What is needed is an exact copy of every entry below, minus the images.

BEGIN RECORDS FOR THE EXERCISE

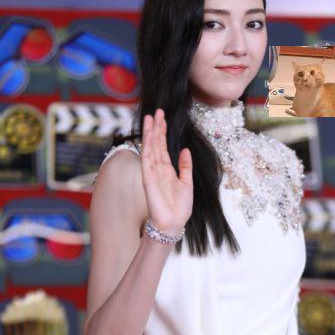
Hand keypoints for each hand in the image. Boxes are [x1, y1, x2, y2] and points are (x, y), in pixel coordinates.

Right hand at [141, 108, 192, 235]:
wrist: (173, 223)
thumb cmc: (180, 208)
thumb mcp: (187, 183)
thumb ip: (185, 166)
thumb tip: (185, 149)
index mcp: (168, 170)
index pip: (163, 147)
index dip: (163, 132)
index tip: (163, 117)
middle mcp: (158, 169)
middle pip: (156, 144)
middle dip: (156, 127)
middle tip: (157, 111)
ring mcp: (152, 173)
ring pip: (150, 148)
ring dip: (150, 132)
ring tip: (151, 117)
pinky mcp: (148, 178)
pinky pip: (147, 159)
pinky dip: (148, 146)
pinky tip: (149, 134)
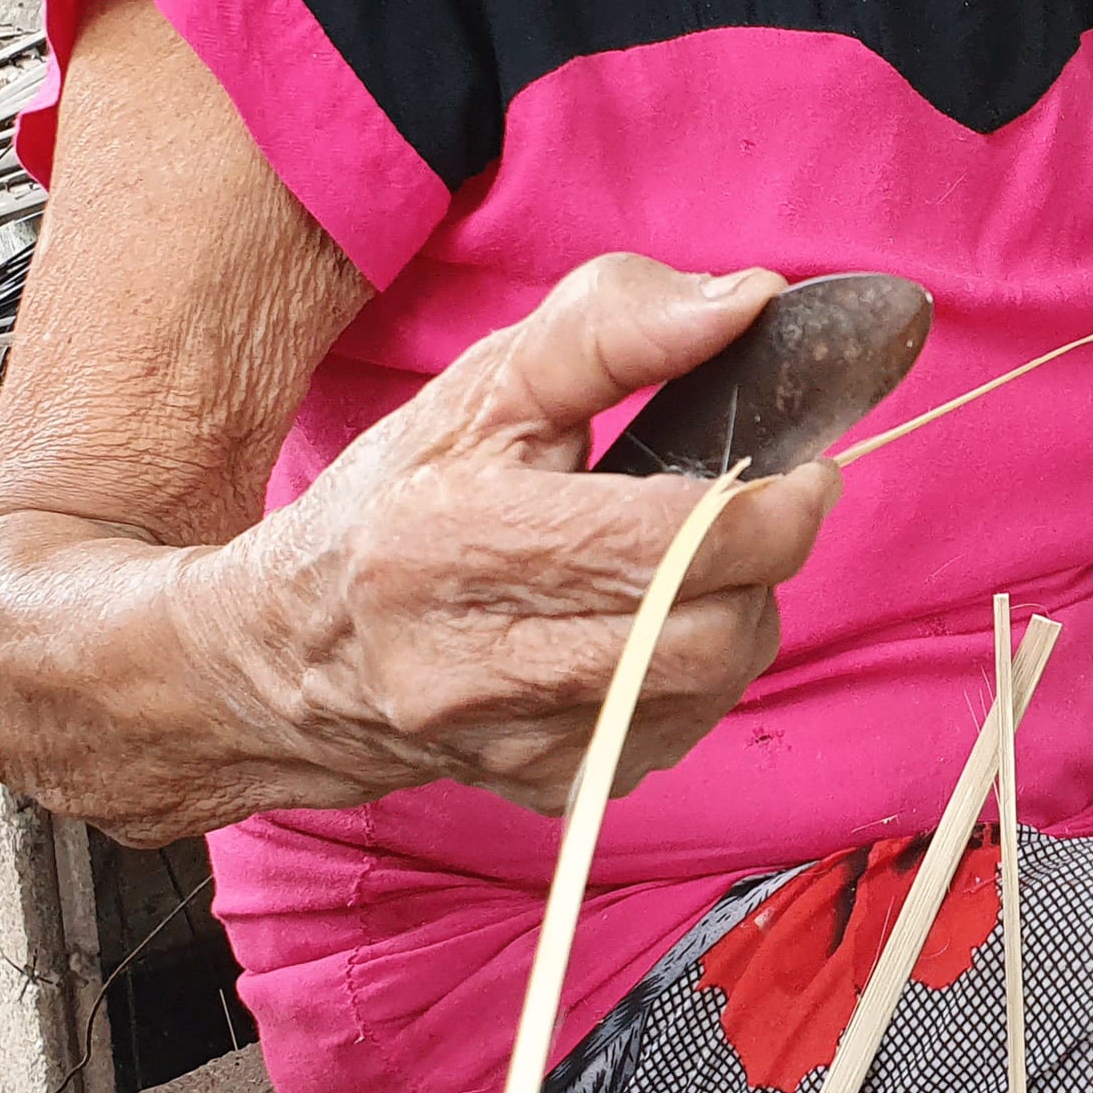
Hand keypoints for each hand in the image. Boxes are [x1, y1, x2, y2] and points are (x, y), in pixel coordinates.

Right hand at [209, 254, 840, 814]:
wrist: (288, 651)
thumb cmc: (396, 499)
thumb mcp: (484, 385)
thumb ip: (613, 325)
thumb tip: (752, 302)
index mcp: (453, 539)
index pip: (669, 543)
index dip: (770, 505)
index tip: (803, 464)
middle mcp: (472, 662)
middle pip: (708, 630)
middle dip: (766, 560)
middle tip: (764, 505)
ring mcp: (510, 740)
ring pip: (709, 686)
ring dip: (742, 613)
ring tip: (704, 561)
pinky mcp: (541, 790)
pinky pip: (678, 732)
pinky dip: (696, 674)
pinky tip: (654, 626)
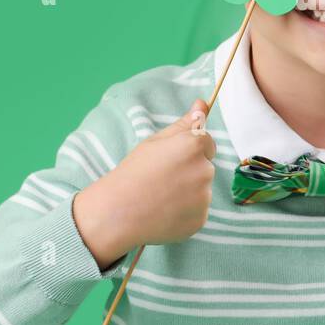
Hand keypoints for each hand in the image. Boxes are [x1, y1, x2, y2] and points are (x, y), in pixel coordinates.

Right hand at [74, 98, 215, 269]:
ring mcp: (204, 198)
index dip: (188, 150)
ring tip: (160, 196)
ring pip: (202, 190)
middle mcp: (205, 170)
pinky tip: (164, 211)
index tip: (171, 159)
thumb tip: (204, 104)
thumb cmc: (134, 172)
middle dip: (190, 170)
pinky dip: (185, 211)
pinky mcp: (201, 219)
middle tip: (161, 179)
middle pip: (206, 166)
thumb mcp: (156, 142)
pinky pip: (198, 210)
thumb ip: (184, 124)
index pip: (207, 142)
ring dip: (188, 192)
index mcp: (194, 146)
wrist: (117, 212)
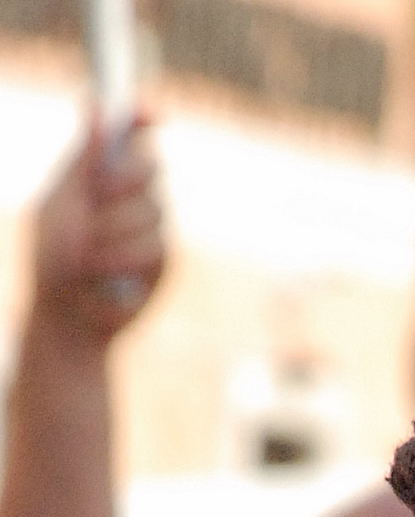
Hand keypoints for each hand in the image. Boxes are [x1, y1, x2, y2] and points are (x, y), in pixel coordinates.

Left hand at [30, 114, 166, 346]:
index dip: (140, 117)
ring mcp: (150, 225)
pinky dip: (124, 258)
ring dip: (113, 232)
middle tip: (93, 201)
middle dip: (121, 183)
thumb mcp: (62, 201)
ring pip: (152, 209)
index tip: (151, 113)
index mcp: (97, 173)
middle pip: (149, 165)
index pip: (127, 133)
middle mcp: (129, 194)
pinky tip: (105, 273)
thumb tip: (96, 106)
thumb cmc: (53, 258)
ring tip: (86, 257)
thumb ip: (86, 159)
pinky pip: (155, 245)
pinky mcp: (163, 257)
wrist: (68, 314)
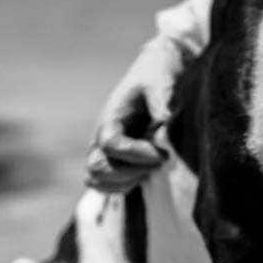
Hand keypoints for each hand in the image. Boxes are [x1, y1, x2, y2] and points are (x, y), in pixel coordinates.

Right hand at [84, 34, 182, 193]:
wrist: (156, 75)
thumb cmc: (157, 76)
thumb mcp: (160, 81)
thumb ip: (161, 101)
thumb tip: (166, 121)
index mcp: (110, 118)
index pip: (110, 145)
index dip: (135, 153)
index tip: (162, 153)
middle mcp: (101, 137)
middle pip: (96, 168)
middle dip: (130, 171)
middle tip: (160, 161)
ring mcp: (105, 151)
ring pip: (96, 180)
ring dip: (126, 181)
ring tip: (153, 168)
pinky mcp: (115, 161)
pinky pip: (107, 185)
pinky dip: (125, 187)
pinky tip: (149, 173)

END RECORDS FOR THE EXERCISE

TASK RESULT:
Hand keypoints for each hand in the image. Boxes are [x1, y1, x2, y2] and points are (x, y), in pixel coordinates.

Right hand at [141, 108, 192, 235]:
wrist: (173, 223)
thumb cmc: (180, 208)
thumb mcp: (187, 183)
thumb ip: (185, 166)
thumb tip: (185, 149)
index mcp: (168, 170)
index pip: (163, 147)
index dip: (163, 132)
index tip: (163, 117)
middle mcp: (158, 169)
middle pip: (156, 144)
middle dip: (156, 127)
middle tip: (157, 111)
ring mcp: (152, 173)
ring pip: (150, 148)
ring dip: (150, 132)
ring tip: (151, 117)
pinky mcp: (148, 178)
pinky pip: (147, 159)
pinky dip: (148, 146)
pinky tip: (149, 134)
Hand keypoints for each hand in the image. Boxes are [x1, y1, x2, y2] and points are (x, y), in pixel coordinates.

Right hand at [209, 254, 840, 814]:
wrist: (288, 651)
thumb cmc: (396, 499)
thumb mcp: (484, 385)
thumb ip: (613, 325)
thumb tip: (752, 302)
index mcp: (453, 539)
index pip: (669, 543)
index dip: (770, 505)
index tip: (803, 464)
middle mcp: (472, 662)
middle pip: (708, 630)
middle dip: (766, 560)
middle tip: (764, 505)
ring mcp: (510, 740)
ring pip: (709, 686)
ring dip: (742, 613)
ring tip: (704, 561)
pinky mcp: (541, 790)
pinky pip: (678, 732)
pinky dip: (696, 674)
pinky tip: (654, 626)
Hand keypoints for each hand in the image. Boxes are [x1, y1, x2, y2] and points are (x, y), in pixel coordinates.

Right hand at [74, 98, 215, 269]:
ring mcp: (204, 198)
index dip: (188, 150)
ring tip: (160, 196)
ring pip: (202, 190)
middle mcp: (205, 170)
pinky tip: (164, 211)
index tip: (171, 159)
thumb tip: (204, 104)
thumb cmc: (134, 172)
middle dip: (190, 170)
pinky dip: (185, 211)
pinky mcp: (201, 219)
middle tip: (161, 179)
middle pip: (206, 166)
thumb mcp: (156, 142)
pinky pip: (198, 210)
thumb ip: (184, 124)
index pip: (207, 142)
ring dip: (188, 192)
index mcp: (194, 146)
wrist: (117, 212)
Hand keypoints for each hand in the image. Boxes are [x1, y1, x2, y2] and points are (x, y), in pixel coordinates.

Left hand at [30, 114, 166, 346]:
index dip: (140, 117)
ring mcp: (150, 225)
pinky dip: (124, 258)
ring dip: (113, 232)
middle tip: (93, 201)
middle dip: (121, 183)
thumb mcp: (62, 201)
ring pip: (152, 209)
index tip: (151, 113)
index mcp: (97, 173)
middle pip: (149, 165)
index pip: (127, 133)
middle mcp: (129, 194)
pinky tip: (105, 273)
thumb tip: (96, 106)
thumb cmc: (53, 258)
ring tip: (86, 257)
thumb ip: (86, 159)
pinky pip: (155, 245)
pinky mcp: (163, 257)
wrist: (68, 314)
Hand keypoints for each hand in the image. Boxes are [x1, y1, x2, y2] and points are (x, y), in pixel coordinates.

Right hand at [84, 34, 182, 193]:
wrist: (156, 75)
thumb cmc: (157, 76)
thumb mcp: (160, 81)
thumb ip: (161, 101)
thumb tip: (166, 121)
index mcp: (110, 118)
index pip: (110, 145)
index dip: (135, 153)
index tip: (162, 153)
middle mcp: (101, 137)
middle pip: (96, 168)
middle dip: (130, 171)
middle tip: (160, 161)
ring mcp: (105, 151)
ring pip: (96, 180)
ring dip: (126, 181)
ring tip: (153, 168)
pinky mcp: (115, 161)
pinky pip: (107, 185)
pinky dip: (125, 187)
pinky tip: (149, 173)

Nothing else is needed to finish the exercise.